Give back every record that follows, exactly as written.

Provided material Block Start

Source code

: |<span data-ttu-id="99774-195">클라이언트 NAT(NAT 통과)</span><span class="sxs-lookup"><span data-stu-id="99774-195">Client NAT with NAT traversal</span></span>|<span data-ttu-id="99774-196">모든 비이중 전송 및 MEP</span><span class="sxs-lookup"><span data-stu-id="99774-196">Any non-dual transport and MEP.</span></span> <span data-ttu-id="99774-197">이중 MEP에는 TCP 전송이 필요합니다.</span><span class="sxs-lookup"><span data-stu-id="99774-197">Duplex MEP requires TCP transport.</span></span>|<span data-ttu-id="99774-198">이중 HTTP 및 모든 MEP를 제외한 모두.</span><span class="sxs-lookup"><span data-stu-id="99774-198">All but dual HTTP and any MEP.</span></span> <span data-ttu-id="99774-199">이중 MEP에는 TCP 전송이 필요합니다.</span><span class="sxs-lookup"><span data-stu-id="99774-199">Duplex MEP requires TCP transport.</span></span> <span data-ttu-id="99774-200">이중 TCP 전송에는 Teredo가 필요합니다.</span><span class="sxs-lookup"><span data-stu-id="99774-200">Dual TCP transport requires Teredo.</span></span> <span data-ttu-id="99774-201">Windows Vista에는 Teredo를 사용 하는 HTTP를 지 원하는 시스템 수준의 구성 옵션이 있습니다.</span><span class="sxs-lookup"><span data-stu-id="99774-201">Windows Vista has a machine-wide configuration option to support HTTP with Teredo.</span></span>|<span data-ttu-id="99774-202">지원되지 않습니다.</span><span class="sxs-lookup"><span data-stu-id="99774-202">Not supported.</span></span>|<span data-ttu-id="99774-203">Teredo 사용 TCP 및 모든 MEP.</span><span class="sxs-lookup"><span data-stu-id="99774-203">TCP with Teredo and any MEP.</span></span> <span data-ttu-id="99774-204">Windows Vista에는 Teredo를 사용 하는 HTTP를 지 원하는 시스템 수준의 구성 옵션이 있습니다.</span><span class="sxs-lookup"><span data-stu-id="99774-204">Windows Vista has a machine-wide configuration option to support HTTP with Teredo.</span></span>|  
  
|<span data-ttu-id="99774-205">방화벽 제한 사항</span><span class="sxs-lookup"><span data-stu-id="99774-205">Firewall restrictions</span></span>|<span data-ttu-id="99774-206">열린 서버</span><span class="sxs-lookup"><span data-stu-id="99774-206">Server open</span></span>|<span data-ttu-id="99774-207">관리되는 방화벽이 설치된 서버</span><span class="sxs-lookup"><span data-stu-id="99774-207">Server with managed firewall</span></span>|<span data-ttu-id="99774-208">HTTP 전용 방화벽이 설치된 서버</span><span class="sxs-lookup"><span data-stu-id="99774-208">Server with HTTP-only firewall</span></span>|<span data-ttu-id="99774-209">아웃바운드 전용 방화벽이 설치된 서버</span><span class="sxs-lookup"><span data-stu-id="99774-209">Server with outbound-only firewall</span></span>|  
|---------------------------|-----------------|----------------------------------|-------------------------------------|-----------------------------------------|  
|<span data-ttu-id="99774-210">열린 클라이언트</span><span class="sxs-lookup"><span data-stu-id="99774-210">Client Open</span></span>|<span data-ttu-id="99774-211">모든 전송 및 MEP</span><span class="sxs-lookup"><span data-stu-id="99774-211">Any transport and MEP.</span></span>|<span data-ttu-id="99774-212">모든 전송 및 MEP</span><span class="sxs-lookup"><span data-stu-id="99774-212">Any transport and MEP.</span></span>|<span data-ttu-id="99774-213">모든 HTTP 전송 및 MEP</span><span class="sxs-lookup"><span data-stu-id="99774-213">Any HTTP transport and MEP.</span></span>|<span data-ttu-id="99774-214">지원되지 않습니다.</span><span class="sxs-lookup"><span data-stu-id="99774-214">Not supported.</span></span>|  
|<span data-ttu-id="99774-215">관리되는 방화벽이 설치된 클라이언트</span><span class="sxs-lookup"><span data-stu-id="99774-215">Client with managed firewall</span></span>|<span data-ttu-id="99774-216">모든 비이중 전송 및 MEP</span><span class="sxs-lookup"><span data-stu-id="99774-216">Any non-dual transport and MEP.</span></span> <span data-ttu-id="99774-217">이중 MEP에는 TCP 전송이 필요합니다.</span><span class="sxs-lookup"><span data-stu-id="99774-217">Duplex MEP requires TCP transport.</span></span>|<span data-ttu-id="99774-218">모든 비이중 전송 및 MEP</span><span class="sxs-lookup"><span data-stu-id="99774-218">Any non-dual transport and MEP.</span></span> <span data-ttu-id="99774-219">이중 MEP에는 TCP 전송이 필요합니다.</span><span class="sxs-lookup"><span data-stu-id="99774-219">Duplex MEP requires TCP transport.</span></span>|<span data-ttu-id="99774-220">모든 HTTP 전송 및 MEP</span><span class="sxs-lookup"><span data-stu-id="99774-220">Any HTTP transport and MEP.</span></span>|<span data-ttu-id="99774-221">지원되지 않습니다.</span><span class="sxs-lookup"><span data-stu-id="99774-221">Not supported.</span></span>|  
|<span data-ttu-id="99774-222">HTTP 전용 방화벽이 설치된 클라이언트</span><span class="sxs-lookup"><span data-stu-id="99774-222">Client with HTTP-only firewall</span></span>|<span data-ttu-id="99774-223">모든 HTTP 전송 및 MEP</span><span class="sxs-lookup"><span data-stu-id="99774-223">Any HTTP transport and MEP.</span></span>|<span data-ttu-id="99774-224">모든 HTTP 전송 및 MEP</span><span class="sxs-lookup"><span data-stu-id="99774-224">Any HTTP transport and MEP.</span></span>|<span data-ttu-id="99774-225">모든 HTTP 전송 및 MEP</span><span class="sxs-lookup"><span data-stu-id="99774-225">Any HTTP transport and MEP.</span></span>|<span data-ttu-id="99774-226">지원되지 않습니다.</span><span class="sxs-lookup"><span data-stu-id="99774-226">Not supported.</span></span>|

Provided material Block End

Written answer:
Source code

: |<span data-ttu-id="99774-195">클라이언트 NAT(NAT 통과)</span><span class="sxs-lookup"><span data-stu-id="99774-195">Client NAT with NAT traversal</span></span>|<span data-ttu-id="99774-196">모든 비이중 전송 및 MEP</span><span class="sxs-lookup"><span data-stu-id="99774-196">Any non-dual transport and MEP.</span></span> <span data-ttu-id="99774-197">이중 MEP에는 TCP 전송이 필요합니다.</span><span class="sxs-lookup"><span data-stu-id="99774-197">Duplex MEP requires TCP transport.</span></span>|<span data-ttu-id="99774-198">이중 HTTP 및 모든 MEP를 제외한 모두.</span><span class="sxs-lookup"><span data-stu-id="99774-198">All but dual HTTP and any MEP.</span></span> <span data-ttu-id="99774-199">이중 MEP에는 TCP 전송이 필요합니다.</span><span class="sxs-lookup"><span data-stu-id="99774-199">Duplex MEP requires TCP transport.</span></span> <span data-ttu-id="99774-200">이중 TCP 전송에는 Teredo가 필요합니다.</span><span class="sxs-lookup"><span data-stu-id="99774-200">Dual TCP transport requires Teredo.</span></span> <span data-ttu-id="99774-201">Windows Vista에는 Teredo를 사용 하는 HTTP를 지 원하는 시스템 수준의 구성 옵션이 있습니다.</span><span class="sxs-lookup"><span data-stu-id="99774-201">Windows Vista has a machine-wide configuration option to support HTTP with Teredo.</span></span>|<span data-ttu-id="99774-202">지원되지 않습니다.</span><span class="sxs-lookup"><span data-stu-id="99774-202">Not supported.</span></span>|<span data-ttu-id="99774-203">Teredo 사용 TCP 및 모든 MEP.</span><span class="sxs-lookup"><span data-stu-id="99774-203">TCP with Teredo and any MEP.</span></span> <span data-ttu-id="99774-204">Windows Vista에는 Teredo를 사용 하는 HTTP를 지 원하는 시스템 수준의 구성 옵션이 있습니다.</span><span class="sxs-lookup"><span data-stu-id="99774-204">Windows Vista has a machine-wide configuration option to support HTTP with Teredo.</span></span>|  
  
|<span data-ttu-id="99774-205">방화벽 제한 사항</span><span class="sxs-lookup"><span data-stu-id="99774-205">Firewall restrictions</span></span>|<span data-ttu-id="99774-206">열린 서버</span><span class="sxs-lookup"><span data-stu-id="99774-206">Server open</span></span>|<span data-ttu-id="99774-207">관리되는 방화벽이 설치된 서버</span><span class="sxs-lookup"><span data-stu-id="99774-207">Server with managed firewall</span></span>|<span data-ttu-id="99774-208">HTTP 전용 방화벽이 설치된 서버</span><span class="sxs-lookup"><span data-stu-id="99774-208">Server with HTTP-only firewall</span></span>|<span data-ttu-id="99774-209">아웃바운드 전용 방화벽이 설치된 서버</span><span class="sxs-lookup"><span data-stu-id="99774-209">Server with outbound-only firewall</span></span>|  
|---------------------------|-----------------|----------------------------------|-------------------------------------|-----------------------------------------|  
|<span data-ttu-id="99774-210">열린 클라이언트</span><span class="sxs-lookup"><span data-stu-id="99774-210">Client Open</span></span>|<span data-ttu-id="99774-211">모든 전송 및 MEP</span><span class="sxs-lookup"><span data-stu-id="99774-211">Any transport and MEP.</span></span>|<span data-ttu-id="99774-212">모든 전송 및 MEP</span><span class="sxs-lookup"><span data-stu-id="99774-212">Any transport and MEP.</span></span>|<span data-ttu-id="99774-213">모든 HTTP 전송 및 MEP</span><span class="sxs-lookup"><span data-stu-id="99774-213">Any HTTP transport and MEP.</span></span>|<span data-ttu-id="99774-214">지원되지 않습니다.</span><span class="sxs-lookup"><span data-stu-id="99774-214">Not supported.</span></span>|  
|<span data-ttu-id="99774-215">관리되는 방화벽이 설치된 클라이언트</span><span class="sxs-lookup"><span data-stu-id="99774-215">Client with managed firewall</span></span>|<span data-ttu-id="99774-216">모든 비이중 전송 및 MEP</span><span class="sxs-lookup"><span data-stu-id="99774-216">Any non-dual transport and MEP.</span></span> <span data-ttu-id="99774-217">이중 MEP에는 TCP 전송이 필요합니다.</span><span class="sxs-lookup"><span data-stu-id="99774-217">Duplex MEP requires TCP transport.</span></span>|<span data-ttu-id="99774-218">모든 비이중 전송 및 MEP</span><span class="sxs-lookup"><span data-stu-id="99774-218">Any non-dual transport and MEP.</span></span> <span data-ttu-id="99774-219">이중 MEP에는 TCP 전송이 필요합니다.</span><span class="sxs-lookup"><span data-stu-id="99774-219">Duplex MEP requires TCP transport.</span></span>|<span data-ttu-id="99774-220">모든 HTTP 전송 및 MEP</span><span class="sxs-lookup"><span data-stu-id="99774-220">Any HTTP transport and MEP.</span></span>|<span data-ttu-id="99774-221">지원되지 않습니다.</span><span class="sxs-lookup"><span data-stu-id="99774-221">Not supported.</span></span>|  
|<span data-ttu-id="99774-222">HTTP 전용 방화벽이 설치된 클라이언트</span><span class="sxs-lookup"><span data-stu-id="99774-222">Client with HTTP-only firewall</span></span>|<span data-ttu-id="99774-223">모든 HTTP 전송 및 MEP</span><span class="sxs-lookup"><span data-stu-id="99774-223">Any HTTP transport and MEP.</span></span>|<span data-ttu-id="99774-224">모든 HTTP 전송 및 MEP</span><span class="sxs-lookup"><span data-stu-id="99774-224">Any HTTP transport and MEP.</span></span>|<span data-ttu-id="99774-225">모든 HTTP 전송 및 MEP</span><span class="sxs-lookup"><span data-stu-id="99774-225">Any HTTP transport and MEP.</span></span>|<span data-ttu-id="99774-226">지원되지 않습니다.</span><span class="sxs-lookup"><span data-stu-id="99774-226">Not supported.</span></span>|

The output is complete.